Medcan’s health-care clinic plans to provide a COVID-19 antibody test to customers next month, at cost, says the company.

Toronto private clinic, which charges an annual fee for services outside of health insurance and rationalization of care offered, go Abbott offer Antibody lab test IgG, spokeswoman for Bronwen Evans said in an email. It is one of five serological tests approved by Health Canada.
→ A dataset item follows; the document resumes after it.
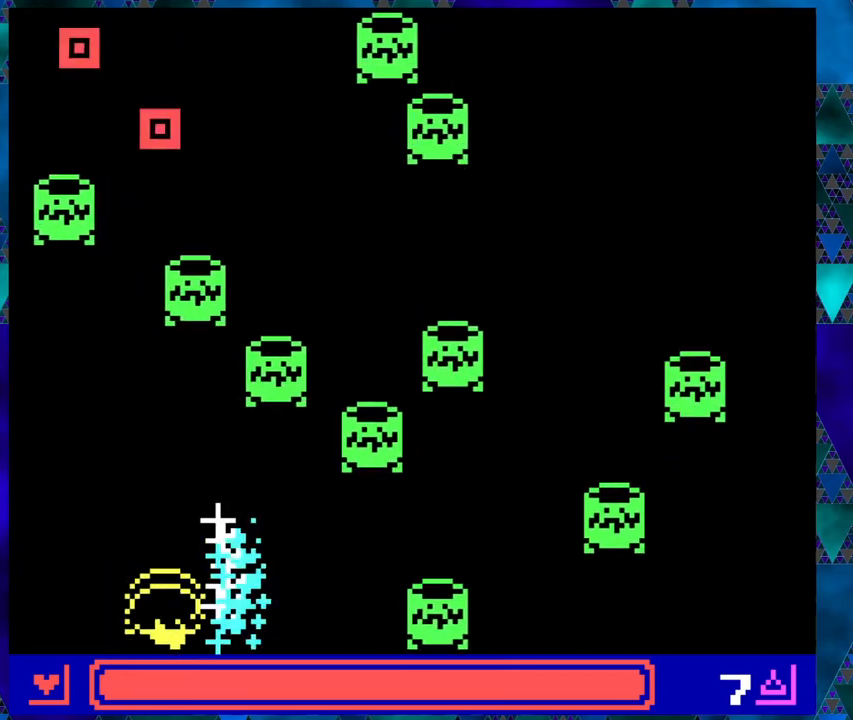
{"buttons": [], "left_stick": "center", "events": [[50, "DPAD_RIGHT", "up"], [117, "B", "down"], [150, "DPAD_UP", "up"], [233, "B", "up"]]}
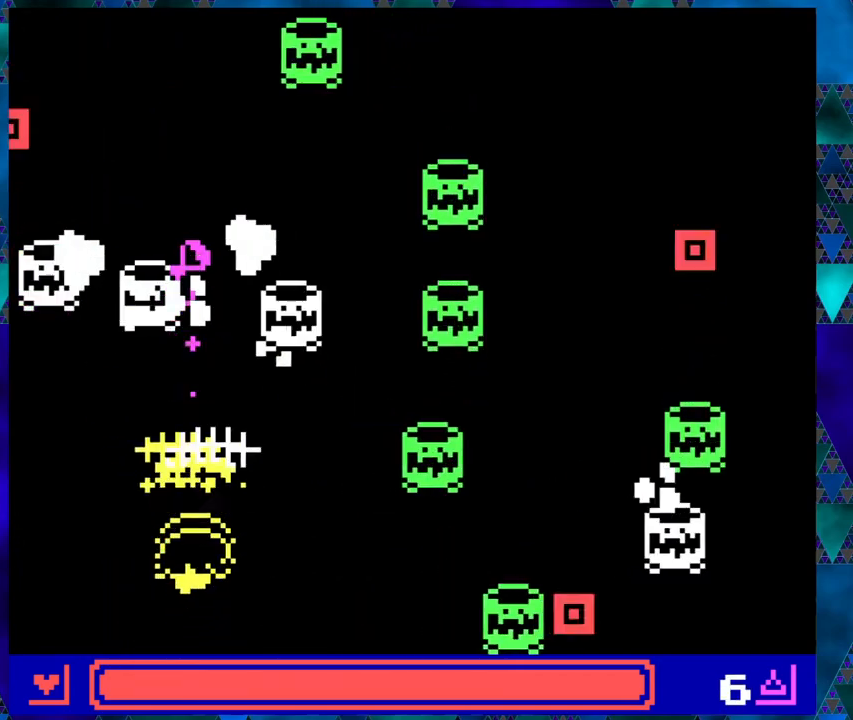
{"buttons": ["DPAD_RIGHT"], "left_stick": "center", "events": [[50, "DPAD_LEFT", "down"], [417, "DPAD_DOWN", "down"], [417, "DPAD_LEFT", "up"], [450, "DPAD_DOWN", "up"], [450, "DPAD_RIGHT", "down"]]}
Unlike rod tests to determine if someone has an active infection, these blood tests show that people have developed antibodies that suggest they have already had COVID-19 and could be protected from getting it again. Testing is the key to the controversial promise of passport immunity, which could help society open up in the absence of a vaccine or cure for the disease that has killed hundreds of thousands of people.

They are already widely used in many countries, including the United States, where they are available online, by people curious to know if they had it without any symptoms, or if this flu in February, could have been the new coronavirus .

But experts have called for caution. There are concerns with precision and false positives. And scientists believe, but have not yet proven with solid evidence, that if you have the antibodies that you are immune to the disease again. They don’t know how long the immunity lasted.

According to the slides from a town hall company, shared with the Star by an employee, Medcan will offer the test between $ 200 and $ 400 for clients, depending on their state of health-care offer. They will also have the offer free of charge to one of their own employees who are interested.

Evans said it will be completely optional and private, and this test has an “excellent” accuracy rate.

“The results will not be used by Medcan in any way,” said Evans. “Several of our employees have requested access to the COVID-19 IgG test.”

The blood sample is taken from a vein and the test is run immediately afterwards, she added. The US trial company was approved by Health Canada in mid-May, and another was approved earlier this month.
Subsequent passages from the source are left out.